I haven’t written in awhile. It’s been over four months and I have wanted to sit and put words down, but I haven’t.

I keep a running list of subjects, and I add to from time to time, or read through, looking for inspiration. Ideas come to me in a conversation, a lot of times while listening to podcasts, or maybe just observing the interactions of people…

  • When going through heartbreak, knowing this day will end. Time keeps moving.
  • Reading article about George returning to Grey’s and his husband told him that sometimes, closure is shutting a door and sometimes its revisiting a familiar room and finding what brought you joy.
  • The upside of arguing
  • Watching Steve Harvey video – if God was done with you, you wouldn’t wake up in the morning.
  • When all the pillars of your identity vanish – no longer having kids in the house.
  • Hold on to me because I’m a little unsteady.
  • If you want to completely paralyze an easily paralyzed person, push push push. Don’t. Instead, tell them “I know you’ve got this and I’ve got your back.”
  • Not thanking kids when they do their chores because it’s their job is teaching them to not be thankful for a spouse working and helping to provide.
  • Forward the character 5%.
  • Seeing your kids showing their own individuality, becoming their own person.
  • When we don’t value ourselves, we overly focus on other things to give us a sense of purpose.
  • Quit putting JUST in front of your name. You are not JUST a wife, JUST a receptionist, JUST a mom…

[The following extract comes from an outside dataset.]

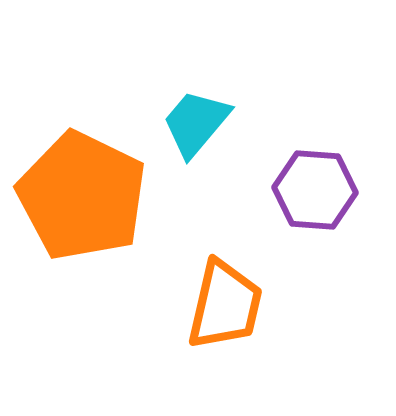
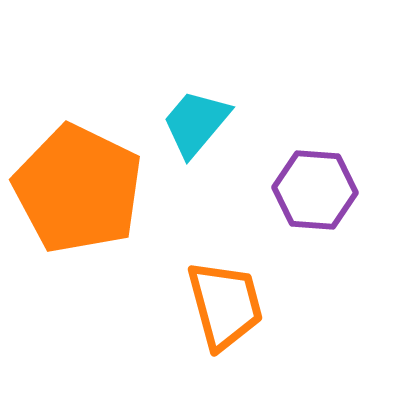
orange pentagon: moved 4 px left, 7 px up
orange trapezoid: rotated 28 degrees counterclockwise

Having not looked at my website since August (but thinking of it every day), I went to it when a family friend asked for the link. Little does she know, she gave me a gift. I looked at my creation and realized how much I missed touching my keyboard and letting my mind wander, as I would find ways to express the words I was holding in. I began to read each post and was taken back, feeling lost in the moments of a different life. A sense of satisfaction and clarity started to seep in as I remembered what it was like to combine words to bring clarity to my thoughts. Satisfaction would come from creating words and integrating photos until I found just the right combination of each. Previewing the draft countless times, editing the small details, ensuring I had what I needed. But, the clarity… That was the special part. Because even if I was just writing about a movie, I always felt like I learned something about myself. My eyes were lifted and sometimes, that meant my heart was opened just a bit more.

Maybe that is why I haven’t written lately… I’ve been afraid of letting my heart open back up. In the last five months, I have been working on starting a new life and have only been focused on what is in front of me, adjusting to a new way of doing things. If I write, I might realize things what I don’t want to admit. Oh, let’s be honest… I realize quite a bit, I just don’t want to say them out loud. Because once things are written down, it’s been admitted and I have to take ownership. Friends I let down, men that used me, co-workers that made me feel inferior, friends that let me down…

There. That was it right there. The moment of clarity. I guess it’s time to edit so I will feel that brief euphoria of satisfaction. Then I need to work on acknowledging some things and continue to develop my words.